Abstract

Thermal models of subduction zones often base their slab–wedge geometry from seismicity at mantle depths and, consequently, cannot be used to evaluate the relationship between seismicity and structure. Here, high-resolution seismic observations from the recent Broadband Experiment Across the Alaska Range (BEAAR) constrain, in a rare instance, the subducting slab geometry and mantle wedge temperature independent of seismicity. Receiver functions reveal that the subducting crust descends less steeply than the Wadati-Benioff Zone. Attenuation tomography of the mantle wedge reveals a high Q and presumably cold region where the slab is less than 80 km deep. To understand these two observations, we generate thermal models that use the improved wedge geometry from receiver functions and that incorporate temperature- and strain-rate-dependent olivine rheology.

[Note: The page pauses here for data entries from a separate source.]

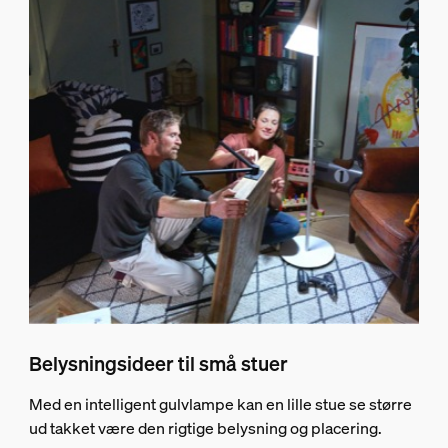
Belysningsideer til små stuer
Med en intelligent gulvlampe kan en lille stue se større
ud takket være den rigtige belysning og placering.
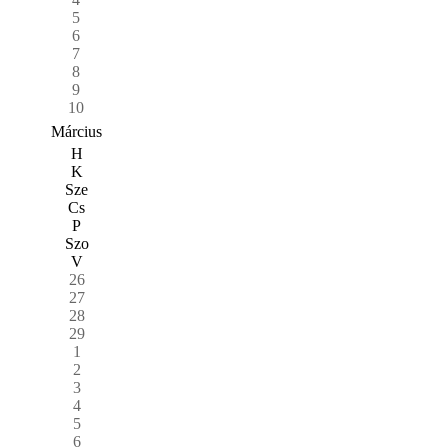
5
6
7
8
9
10
Március
H
K
Sze
Cs
P
Szo
V
26
27
28
29
1
2
3
4
5
6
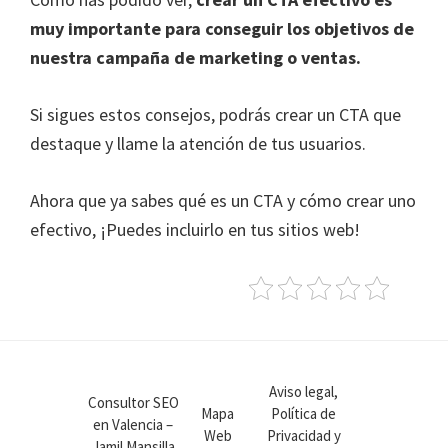
muy importante para conseguir los objetivos de
nuestra campaña de marketing o ventas.
Si sigues estos consejos, podrás crear un CTA que
destaque y llame la atención de tus usuarios.
Ahora que ya sabes qué es un CTA y cómo crear uno
efectivo, ¡Puedes incluirlo en tus sitios web!
Aviso legal,
Consultor SEO
Mapa
Política de
en Valencia –
Web
Privacidad y
Jamil Mansilla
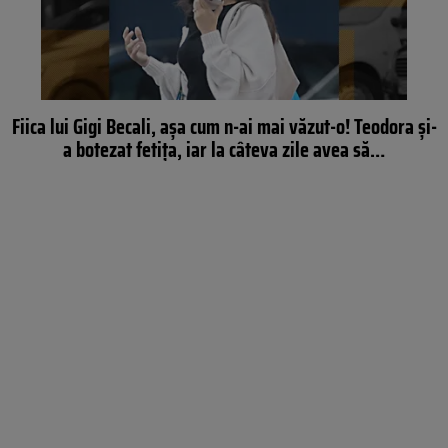
Fiica lui Gigi Becali, așa cum n-ai mai văzut-o! Teodora și-
a botezat fetița, iar la câteva zile avea să…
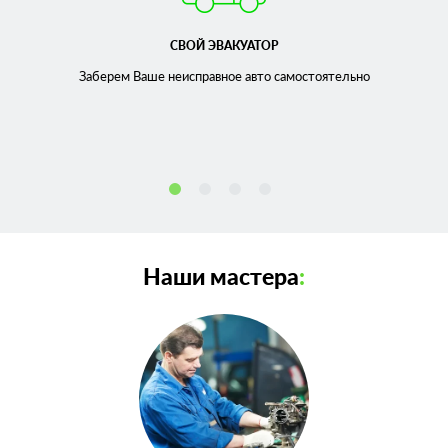
СВОЙ ЭВАКУАТОР
Заберем Ваше неисправное
авто самостоятельно
Наши мастера
:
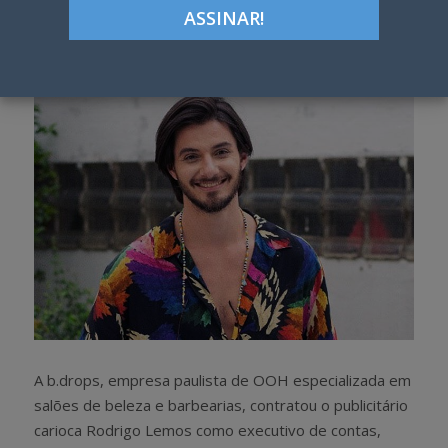
Google+
LinkedIn
Pinterest
S
T
h
w
a
e
r
e
e
t
A b.drops, empresa paulista de OOH especializada em
salões de beleza e barbearias, contratou o publicitário
carioca Rodrigo Lemos como executivo de contas,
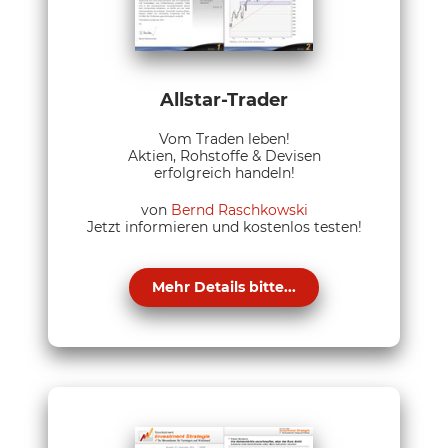
Allstar-Trader
Vom Traden leben!
Aktien, Rohstoffe & Devisen
erfolgreich handeln!
von
Bernd Raschkowski
Jetzt informieren und kostenlos testen!
Mehr Details bitte...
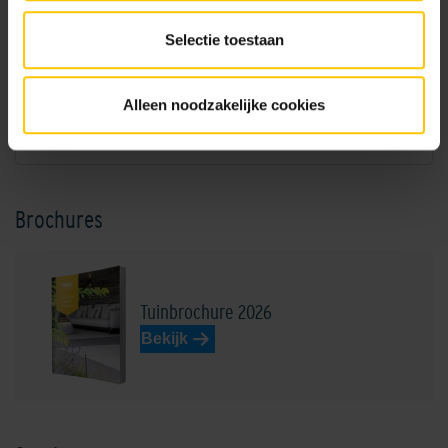
Selectie toestaan
NL-BSB-certificaat vooraf vervaardigde elementen van beton (Aalst) K20305
Alleen noodzakelijke cookies
KIWA-certificaat grasbetontegels (Aalst) K11001
Brochures
Tuinbrochure 2026
Bekijk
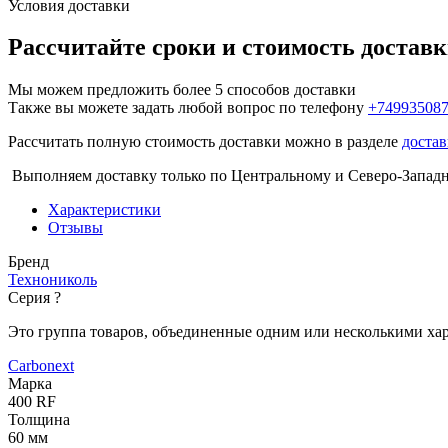
Условия доставки
Рассчитайте сроки и стоимость достав
Мы можем предложить более 5 способов доставки
Также вы можете задать любой вопрос по телефону
+74993508
Рассчитать полную стоимость доставки можно в разделе
достав
Выполняем доставку только по Центральному и Северо-Запад
Характеристики
Отзывы
Бренд
Технониколь
Серия
?
Это группа товаров, объединенные одним или несколькими ха
Carbonext
Марка
400 RF
Толщина
60 мм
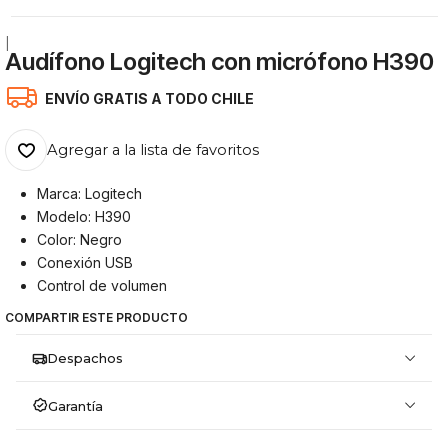
|
Audífono Logitech con micrófono H390
ENVÍO GRATIS A TODO CHILE
Agregar a la lista de favoritos
Marca: Logitech
Modelo: H390
Color: Negro
Conexión USB
Control de volumen
COMPARTIR ESTE PRODUCTO
Despachos
Garantía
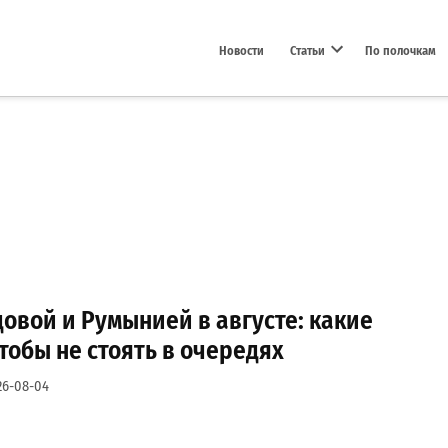
Новости
Статьи
По полочкам
Open dropdown menu
овой и Румынией в августе: какие
тобы не стоять в очередях
26-08-04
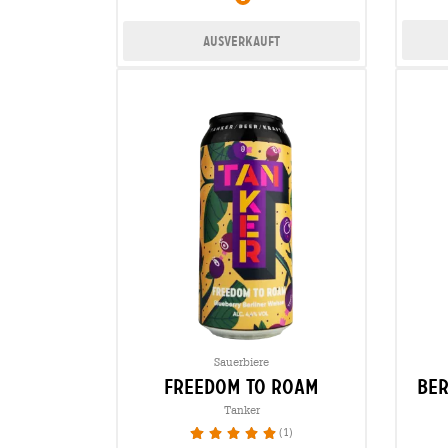
Ausverkauft
Sauerbiere
freedom to roam
ber
Tanker
(1)
100%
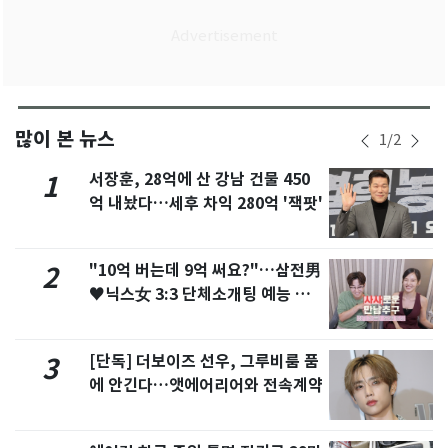
많이 본 뉴스
1
/
2
서장훈, 28억에 산 강남 건물 450
1
억 내놨다…세후 차익 280억 '잭팟'
"10억 버는데 9억 써요?"…삼전男
2
♥닉스女 3:3 단체소개팅 예능 화
제
[단독] 더보이즈 선우, 그루비룸 품
3
에 안긴다…앳에어리어와 전속계약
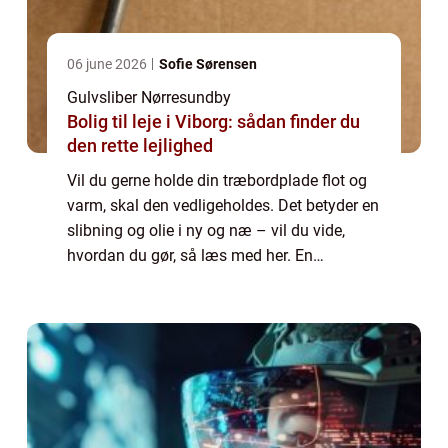
06 june 2026
Sofie Sørensen
Gulvsliber Nørresundby
Bolig til leje i Viborg: sådan finder du
den rette lejlighed
Vil du gerne holde din træbordplade flot og
varm, skal den vedligeholdes. Det betyder en
slibning og olie i ny og næ – vil du vide,
hvordan du gør, så læs med her. En
bordplade bliver slidt med tiden, og den kan
d...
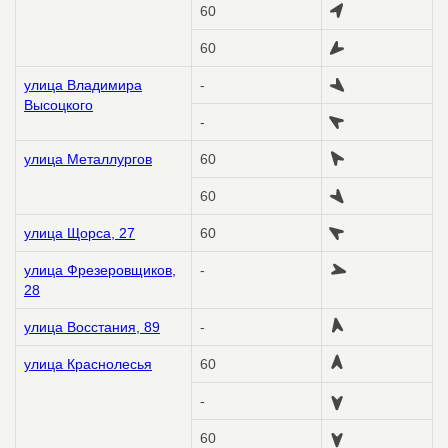
60
60
улица Владимира
-
Высоцкого
-
улица Металлургов
60
60
улица Щорса, 27
60
улица Фрезеровщиков,
-
28
улица Восстания, 89
-
улица Краснолесья
60
-
60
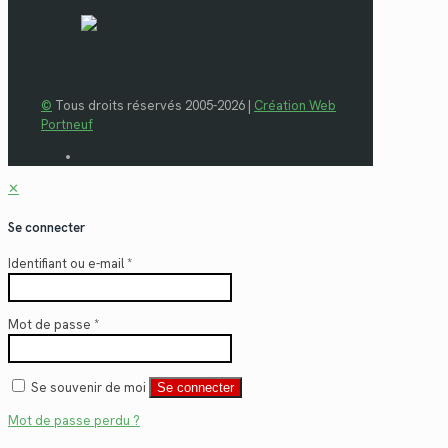
©
Tous droits réservés 2005-2026 |
Création Web
Portneuf
✕
Se connecter
Identifiant ou e-mail
*
Mot de passe
*
Se souvenir de moi
Se connecter
Mot de passe perdu ?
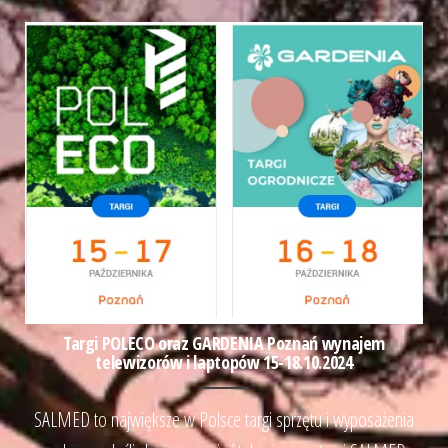
Targi POLECO oraz GARDENIA Poznań wynajem
telewizorów i laptopów 15-18.10.2024
SALMED to największe w Polsce targi sprzętu i wyposażenia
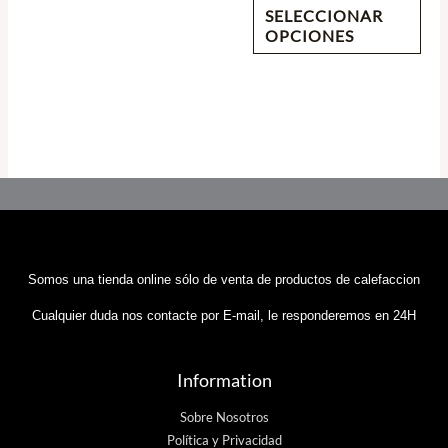
SELECCIONAR
OPCIONES
Somos una tienda online sólo de venta de productos de calefaccion
Cualquier duda nos contacte por E-mail, le responderemos en 24H
Information
Sobre Nosotros
Política y Privacidad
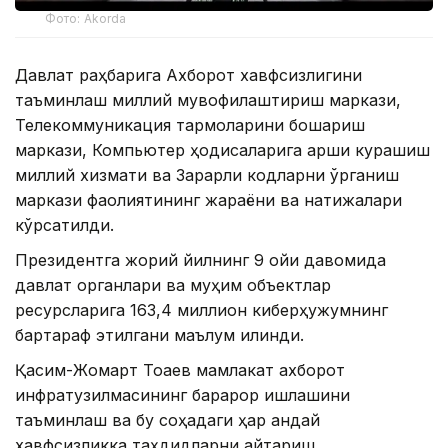
Фото: Akorda
Давлат раҳбарига Ахборот хавфсизлигини
таъминлаш миллий мувофиқлаштириш маркази,
Телекоммуникация тармоқларини бошқариш
маркази, Компьютер ҳодисаларига қарши курашиш
миллий хизмати ва Зарарли кодларни ўрганиш
маркази фаолиятининг жараёни ва натижалари
кўрсатилди.
Президентга жорий йилнинг 9 ойи давомида
давлат органлари ва муҳим объектлар
ресурсларига 163,4 миллион киберҳужумнинг
бартараф этилгани маълум қилинди.
Қасим-Жомарт Тоқаев мамлакат ахборот
инфратузилмасининг барқарор ишлашини
таъминлаш ва бу соҳадаги ҳар қандай
хавфсизликка таҳдидларни қайтариш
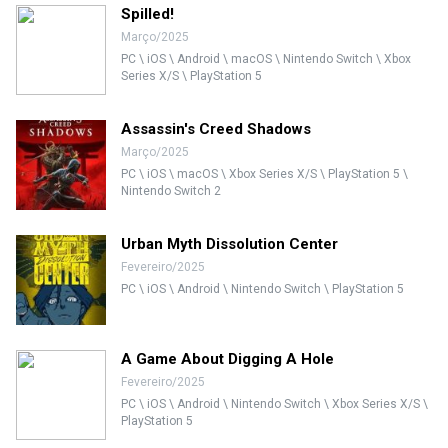
Spilled!
Março/2025
PC \ iOS \ Android \ macOS \ Nintendo Switch \ Xbox
Series X/S \ PlayStation 5
Assassin's Creed Shadows
Março/2025
PC \ iOS \ macOS \ Xbox Series X/S \ PlayStation 5 \
Nintendo Switch 2
Urban Myth Dissolution Center
Fevereiro/2025
PC \ iOS \ Android \ Nintendo Switch \ PlayStation 5
A Game About Digging A Hole
Fevereiro/2025
PC \ iOS \ Android \ Nintendo Switch \ Xbox Series X/S \
PlayStation 5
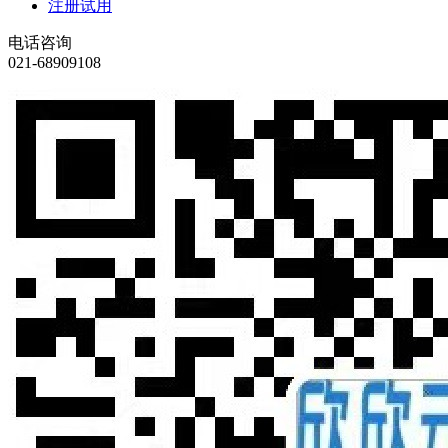
注册试用
电话咨询
021-68909108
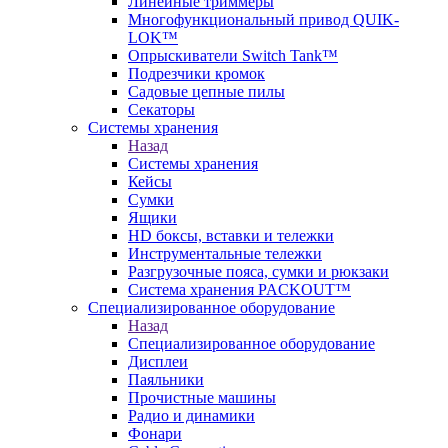
Линейные триммеры
Многофункциональный привод QUIK-
LOK™
Опрыскиватели Switch Tank™
Подрезчики кромок
Садовые цепные пилы
Секаторы
Системы хранения
Назад
Системы хранения
Кейсы
Сумки
Ящики
HD боксы, вставки и тележки
Инструментальные тележки
Разгрузочные пояса, сумки и рюкзаки
Система хранения PACKOUT™
Специализированное оборудование
Назад
Специализированное оборудование
Дисплеи
Паяльники
Прочистные машины
Радио и динамики
Фонари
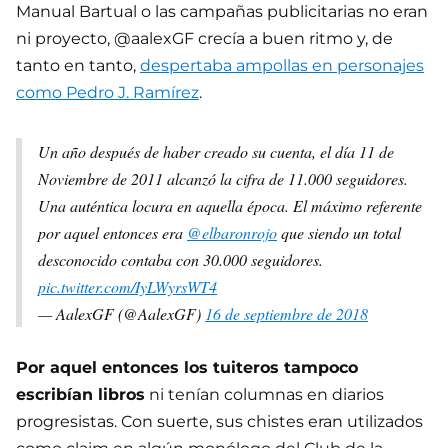
Manual Bartual o las campañas publicitarias no eran
ni proyecto, @aalexGF crecía a buen ritmo y, de
tanto en tanto,
despertaba ampollas en personajes
como Pedro J. Ramírez
.
Un año después de haber creado su cuenta, el día 11 de
Noviembre de 2011 alcanzó la cifra de 11.000 seguidores.
Una auténtica locura en aquella época. El máximo referente
por aquel entonces era
@elbaronrojo
que siendo un total
desconocido contaba con 30.000 seguidores.
pic.twitter.com/IyLWyrsWT4
— AalexGF (@AalexGF)
16 de septiembre de 2018
Por aquel entonces los tuiteros tampoco
escribían libros
ni tenían columnas en diarios
progresistas. Con suerte, sus chistes eran utilizados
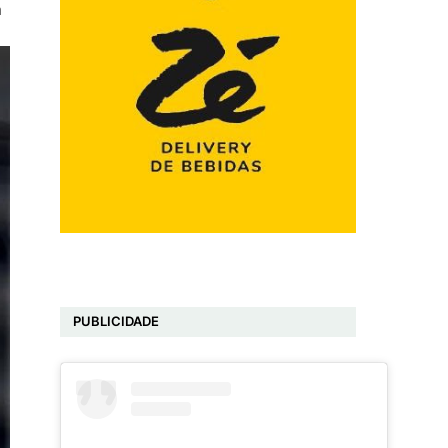
m
PUBLICIDADE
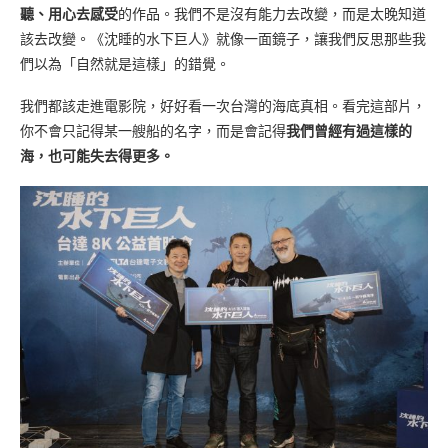
聽、用心去感受
的作品。我們不是沒有能力去改變，而是太晚知道
該去改變。《沈睡的水下巨人》就像一面鏡子，讓我們反思那些我
們以為「自然就是這樣」的錯覺。
我們都該走進電影院，好好看一次台灣的海底真相。看完這部片，
你不會只記得某一艘船的名字，而是會記得
我們曾經有過這樣的
海，也可能失去得更多。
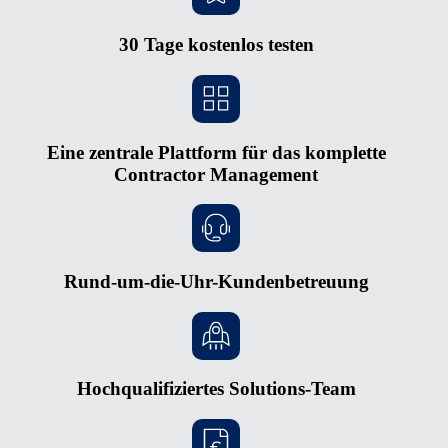
30 Tage kostenlos testen
Eine zentrale Plattform für das komplette
Contractor Management
Rund-um-die-Uhr-Kundenbetreuung
Hochqualifiziertes Solutions-Team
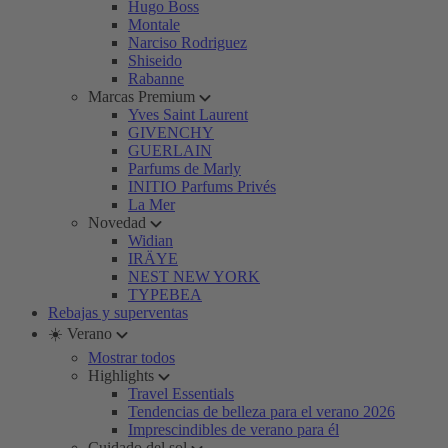
Hugo Boss
Montale
Narciso Rodriguez
Shiseido
Rabanne
Marcas Premium
Yves Saint Laurent
GIVENCHY
GUERLAIN
Parfums de Marly
INITIO Parfums Privés
La Mer
Novedad
Widian
IRÄYE
NEST NEW YORK
TYPEBEA
Rebajas y superventas
☀️ Verano
Mostrar todos
Highlights
Travel Essentials
Tendencias de belleza para el verano 2026
Imprescindibles de verano para él
Cuidado del sol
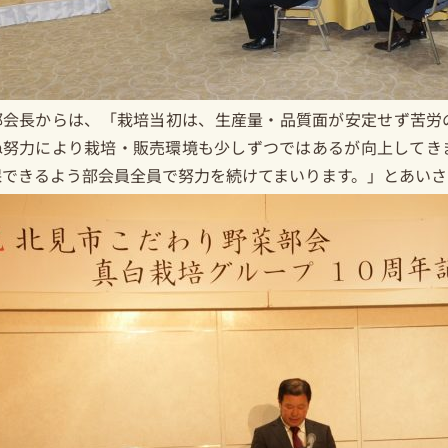
部会長からは、「栽培当初は、生産量・品質面が安定せず苦労
ぬ努力により栽培・販売環境も少しずつではあるが向上してき
保できるよう部会員全員で努力を続けてまいります。」とあいさ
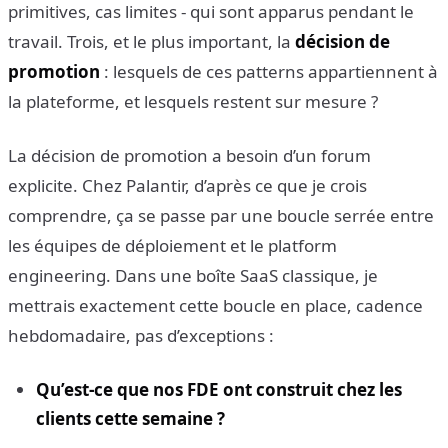
primitives, cas limites - qui sont apparus pendant le
travail. Trois, et le plus important, la
décision de
promotion
: lesquels de ces patterns appartiennent à
la plateforme, et lesquels restent sur mesure ?
La décision de promotion a besoin d’un forum
explicite. Chez Palantir, d’après ce que je crois
comprendre, ça se passe par une boucle serrée entre
les équipes de déploiement et le platform
engineering. Dans une boîte SaaS classique, je
mettrais exactement cette boucle en place, cadence
hebdomadaire, pas d’exceptions :
Qu’est-ce que nos FDE ont construit chez les
clients cette semaine ?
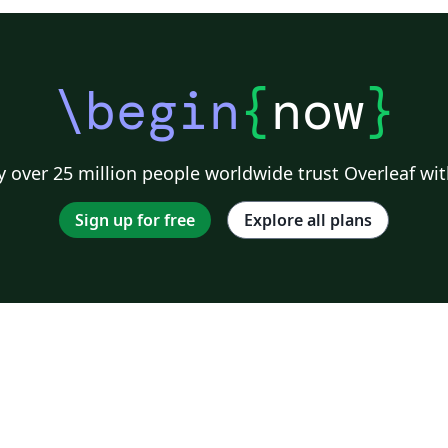
\begin
{
now
}
 over 25 million people worldwide trust Overleaf wit
Sign up for free
Explore all plans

These calculations show that seismicity within the subducting crust falls in a narrow belt of pressure–temperature conditions, illuminating an effective Clapeyron slope of 0.1 K/MPa at temperatures of 450–750 °C. These conditions typify the breakdown of high-pressure hydrous minerals such as lawsonite and suggest that a single set of dehydration reactions may trigger intermediate-depth seismicity. The models also require that the upper, cold nose of the mantle wedge be isolated from the main flow in the mantle wedge in order to sustain the cold temperatures inferred from the Q tomography. Possibly, sufficient mechanical decoupling occurs at the top of the downgoing slab along a localized shear zone to 80 km depth, considerably deeper than inferred from thrust zone seismicity.